Hükümet önlemleri işe yarıyor mu?
UZMAN GÖRÜŞÜ / Banu Kıvcı Tokalı / Finansinvest
Haftaya, ABD hükümetinin önlemlerinin çarpıcı bir boyuta ulaştığı "zehirli varlık" planının açıklanması ve bunun küresel piyasalarda yarattığı iyimserlikle başladık. Bilindiği gibi, bu plan ile bankaların elinde bulunan ve bilançolarında yüksek zararlara neden olan ipotekli konut finansman sistemine dayalı tahvillerin kamu-özel ortaklığında kurulacak fonlar tarafından satın alınması amaçlanmakta. Politika faiz oranlarında manevra alanı kalmayan FED'in, geçen haftaki para kurulu toplantısı sonrasında sürpriz bir şekilde açıkladığı geniş çaplı tahvil alım kararından sonra, bu haftaki planla "nicesel" önlemleri yoğun bir şekilde uygulamaya başladığı izleniyor. Bu önlemlerin etkilerini önümüzdeki dönemde görmeye başlayacağız. Diğer taraftan, şimdiye kadar alınan önlemlerin etkili olmaya başladığına dair olumlu sinyaller de almaktayız son günlerde. Hafta başında, şubat ayına ait ABD ikincil ev satışları, hem beklentilere hem de bir ay önceki gerçekleşmeye kıyasla daha olumlu bir tabloya işaret etti. Yine hafta ortası açıklanan Şubat ayı dayanıklı mal siparişleri, düşüş beklentisinin aksine önemli bir artış gösterdi. Üstelik, ulaştırma dışı çekirdek sektörde daha da olumlu bir tablo mevcut. Aynı gün açıklanan Şubat ayına ait yeni ev satışları da beklentilerin üzerinde gerçekleşti. Geçen yılın son çeyreğine ait büyüme verisindeki aşağı yönlü revizyon ise, beklentilerden daha ılımlıydı. Dolayısıyla, son dönemde ABD ekonomisi ile ilgili verilerde bir düzelme yaşandığını rahatça söyleyebiliriz. Ancak, aynı rahatlıkla söyleyemeyeceğimiz ise, sözkonusu düzeltme sürecinin sürdürülebilir bir nitelik taşıyıp taşımadığı. Bunu belirleyecek ise, sözkonusu kamu önlemlerinin ne kadar etkin olacağının yanısıra, finansal sistemden reel ekonomiye ikinci bir şok gelip gelmeyeceği olacaktır. Aslında, hükümet önlemlerinin asıl amacı da, finansal sistemdeki risk unsurlarını mümkün olduğu kadar azaltmak ve buradan reel ekonomiye başka bir şok dalgasının gelmesini engellemek. Yani, sözkonusu düzeltme sürecinin uzun soluklu olması, kamu önlemlerinin özel sektörün de desteği ile başarılı olması durumunda mümkün olacaktır.

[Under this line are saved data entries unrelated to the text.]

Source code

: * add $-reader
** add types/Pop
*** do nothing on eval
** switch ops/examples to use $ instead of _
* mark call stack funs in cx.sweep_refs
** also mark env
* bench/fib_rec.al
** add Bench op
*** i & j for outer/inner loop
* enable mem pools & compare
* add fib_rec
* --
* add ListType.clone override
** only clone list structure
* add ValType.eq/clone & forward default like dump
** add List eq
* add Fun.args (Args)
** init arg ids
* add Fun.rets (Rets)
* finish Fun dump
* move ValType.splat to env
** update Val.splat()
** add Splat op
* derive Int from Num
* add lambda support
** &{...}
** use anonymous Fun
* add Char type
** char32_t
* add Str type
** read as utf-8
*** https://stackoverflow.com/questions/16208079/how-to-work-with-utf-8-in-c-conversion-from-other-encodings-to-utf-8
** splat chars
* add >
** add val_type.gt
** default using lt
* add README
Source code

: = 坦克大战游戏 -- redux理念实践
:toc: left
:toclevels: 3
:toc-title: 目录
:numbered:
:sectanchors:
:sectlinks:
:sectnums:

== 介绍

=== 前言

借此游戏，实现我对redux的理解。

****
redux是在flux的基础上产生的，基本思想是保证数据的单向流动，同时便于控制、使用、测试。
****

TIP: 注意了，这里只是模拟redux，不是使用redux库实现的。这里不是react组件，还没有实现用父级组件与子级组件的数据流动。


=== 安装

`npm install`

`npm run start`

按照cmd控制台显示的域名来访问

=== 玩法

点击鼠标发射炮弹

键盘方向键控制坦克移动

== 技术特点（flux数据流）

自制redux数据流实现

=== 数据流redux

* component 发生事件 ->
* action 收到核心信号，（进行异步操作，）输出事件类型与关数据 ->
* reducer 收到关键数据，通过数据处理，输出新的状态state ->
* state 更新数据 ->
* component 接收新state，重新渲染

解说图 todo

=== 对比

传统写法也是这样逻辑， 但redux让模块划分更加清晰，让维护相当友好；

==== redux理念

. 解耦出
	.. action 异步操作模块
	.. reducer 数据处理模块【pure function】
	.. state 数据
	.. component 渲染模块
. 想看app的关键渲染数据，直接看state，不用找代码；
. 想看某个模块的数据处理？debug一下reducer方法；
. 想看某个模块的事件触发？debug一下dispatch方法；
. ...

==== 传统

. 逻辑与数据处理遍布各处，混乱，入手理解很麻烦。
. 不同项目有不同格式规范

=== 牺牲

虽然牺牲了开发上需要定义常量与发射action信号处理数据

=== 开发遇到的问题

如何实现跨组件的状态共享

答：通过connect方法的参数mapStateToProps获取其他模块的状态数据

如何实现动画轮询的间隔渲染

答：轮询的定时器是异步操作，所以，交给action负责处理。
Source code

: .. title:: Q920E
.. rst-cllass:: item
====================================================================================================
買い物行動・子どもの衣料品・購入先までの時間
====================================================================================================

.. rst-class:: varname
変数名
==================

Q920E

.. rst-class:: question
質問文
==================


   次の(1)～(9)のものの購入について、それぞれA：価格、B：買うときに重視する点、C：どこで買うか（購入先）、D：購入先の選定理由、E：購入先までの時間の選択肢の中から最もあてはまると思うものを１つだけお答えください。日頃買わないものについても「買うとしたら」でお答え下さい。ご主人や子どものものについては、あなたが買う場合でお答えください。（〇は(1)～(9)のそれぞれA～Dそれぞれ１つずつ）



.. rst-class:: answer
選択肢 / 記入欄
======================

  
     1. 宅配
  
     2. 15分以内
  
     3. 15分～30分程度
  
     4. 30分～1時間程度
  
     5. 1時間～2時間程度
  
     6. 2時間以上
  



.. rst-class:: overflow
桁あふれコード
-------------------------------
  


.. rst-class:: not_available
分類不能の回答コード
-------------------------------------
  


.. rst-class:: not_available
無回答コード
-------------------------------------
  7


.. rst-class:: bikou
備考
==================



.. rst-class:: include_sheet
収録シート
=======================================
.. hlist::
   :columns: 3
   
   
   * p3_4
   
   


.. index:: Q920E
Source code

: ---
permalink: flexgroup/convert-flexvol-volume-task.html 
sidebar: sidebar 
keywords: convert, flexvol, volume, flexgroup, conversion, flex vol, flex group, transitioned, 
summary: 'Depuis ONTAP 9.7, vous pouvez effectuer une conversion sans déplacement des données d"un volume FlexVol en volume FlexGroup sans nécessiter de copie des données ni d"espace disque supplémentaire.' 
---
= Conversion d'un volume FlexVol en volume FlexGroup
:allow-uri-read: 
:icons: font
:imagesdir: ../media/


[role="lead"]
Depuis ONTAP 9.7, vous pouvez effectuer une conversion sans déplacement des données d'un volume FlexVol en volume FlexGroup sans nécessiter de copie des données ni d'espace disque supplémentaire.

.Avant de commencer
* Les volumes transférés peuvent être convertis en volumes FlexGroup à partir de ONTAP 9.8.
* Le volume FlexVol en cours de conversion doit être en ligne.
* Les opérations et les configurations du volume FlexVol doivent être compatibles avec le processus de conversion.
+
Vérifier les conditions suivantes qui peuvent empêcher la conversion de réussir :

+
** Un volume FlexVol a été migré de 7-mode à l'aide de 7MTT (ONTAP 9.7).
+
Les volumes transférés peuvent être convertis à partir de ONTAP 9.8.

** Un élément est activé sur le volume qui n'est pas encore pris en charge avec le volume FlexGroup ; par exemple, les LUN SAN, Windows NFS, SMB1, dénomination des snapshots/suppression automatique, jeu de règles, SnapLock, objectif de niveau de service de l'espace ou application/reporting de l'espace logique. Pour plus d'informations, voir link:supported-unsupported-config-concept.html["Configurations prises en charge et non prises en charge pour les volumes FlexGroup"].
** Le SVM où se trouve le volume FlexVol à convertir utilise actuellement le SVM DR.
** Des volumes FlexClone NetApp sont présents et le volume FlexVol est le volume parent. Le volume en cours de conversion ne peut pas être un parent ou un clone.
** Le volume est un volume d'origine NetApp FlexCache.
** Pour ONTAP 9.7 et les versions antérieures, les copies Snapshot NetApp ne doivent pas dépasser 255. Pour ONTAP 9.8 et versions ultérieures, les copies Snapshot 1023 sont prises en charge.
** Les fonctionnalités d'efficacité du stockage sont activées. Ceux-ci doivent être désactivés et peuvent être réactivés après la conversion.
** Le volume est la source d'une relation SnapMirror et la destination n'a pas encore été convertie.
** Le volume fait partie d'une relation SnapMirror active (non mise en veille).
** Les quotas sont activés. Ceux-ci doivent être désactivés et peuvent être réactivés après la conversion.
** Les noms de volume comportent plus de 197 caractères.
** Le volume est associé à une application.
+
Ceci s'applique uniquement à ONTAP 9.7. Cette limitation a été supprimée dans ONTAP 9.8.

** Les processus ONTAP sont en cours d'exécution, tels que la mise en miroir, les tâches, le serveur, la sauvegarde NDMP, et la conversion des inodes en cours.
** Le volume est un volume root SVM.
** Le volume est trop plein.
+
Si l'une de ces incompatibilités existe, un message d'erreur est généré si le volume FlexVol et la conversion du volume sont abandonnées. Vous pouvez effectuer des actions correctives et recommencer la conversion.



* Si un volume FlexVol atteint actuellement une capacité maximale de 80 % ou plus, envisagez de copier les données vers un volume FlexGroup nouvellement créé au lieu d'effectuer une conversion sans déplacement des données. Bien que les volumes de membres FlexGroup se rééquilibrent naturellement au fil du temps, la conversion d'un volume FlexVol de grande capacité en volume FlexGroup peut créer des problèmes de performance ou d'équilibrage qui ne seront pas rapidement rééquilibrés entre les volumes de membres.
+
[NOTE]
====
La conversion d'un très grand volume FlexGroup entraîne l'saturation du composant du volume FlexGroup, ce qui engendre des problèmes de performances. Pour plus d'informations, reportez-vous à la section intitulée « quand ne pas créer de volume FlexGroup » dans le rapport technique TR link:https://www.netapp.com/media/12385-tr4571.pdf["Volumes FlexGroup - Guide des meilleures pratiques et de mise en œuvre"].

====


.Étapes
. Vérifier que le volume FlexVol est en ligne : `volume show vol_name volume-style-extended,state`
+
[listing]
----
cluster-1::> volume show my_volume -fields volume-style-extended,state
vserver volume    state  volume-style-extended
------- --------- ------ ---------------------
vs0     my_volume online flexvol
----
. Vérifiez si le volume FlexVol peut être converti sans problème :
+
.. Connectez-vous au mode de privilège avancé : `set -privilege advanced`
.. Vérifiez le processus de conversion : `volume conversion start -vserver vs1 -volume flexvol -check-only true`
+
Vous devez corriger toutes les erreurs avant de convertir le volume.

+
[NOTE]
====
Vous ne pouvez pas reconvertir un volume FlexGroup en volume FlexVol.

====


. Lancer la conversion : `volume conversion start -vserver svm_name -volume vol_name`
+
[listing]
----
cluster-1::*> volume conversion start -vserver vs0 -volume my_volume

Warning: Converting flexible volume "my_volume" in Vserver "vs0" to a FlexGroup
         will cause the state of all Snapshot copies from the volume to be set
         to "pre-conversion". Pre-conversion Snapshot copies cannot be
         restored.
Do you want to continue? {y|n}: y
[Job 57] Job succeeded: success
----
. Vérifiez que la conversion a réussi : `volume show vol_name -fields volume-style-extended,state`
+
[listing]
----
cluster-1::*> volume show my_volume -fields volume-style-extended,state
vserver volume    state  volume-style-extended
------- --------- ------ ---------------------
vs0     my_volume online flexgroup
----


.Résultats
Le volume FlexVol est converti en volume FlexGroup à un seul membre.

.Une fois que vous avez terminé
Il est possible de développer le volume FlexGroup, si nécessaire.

Aslında farklı boyutta da olsa, benzer bir durum bizim ekonomimizde de yaşanıyor. Hükümet, ekonomideki daralmanın korkutucu boyutlara ulaşmaması için, bu haftaki beşincisi olmak üzere sürekli ekonomik önlem paketleri açıklıyor. Daha çok sektörel vergi indirimlerine dayanan önlem paketlerinin, bir iki aylık üretim ve talep artışı yaratmakla sınırlı kalmaması için, özellikle banakacılık sisteminden özel sektöre kredi kanalının tekrar işlemeye başlaması gerekiyor. Bunun için de, beşinci önlem paketi içinde yer alan kredi garanti fonu için kamu kaynağının yanısıra, bankaların ve meslek kuruluşları gibi sivil toplum örgütlerinin gereken desteği vermesi oldukça önemli olacak.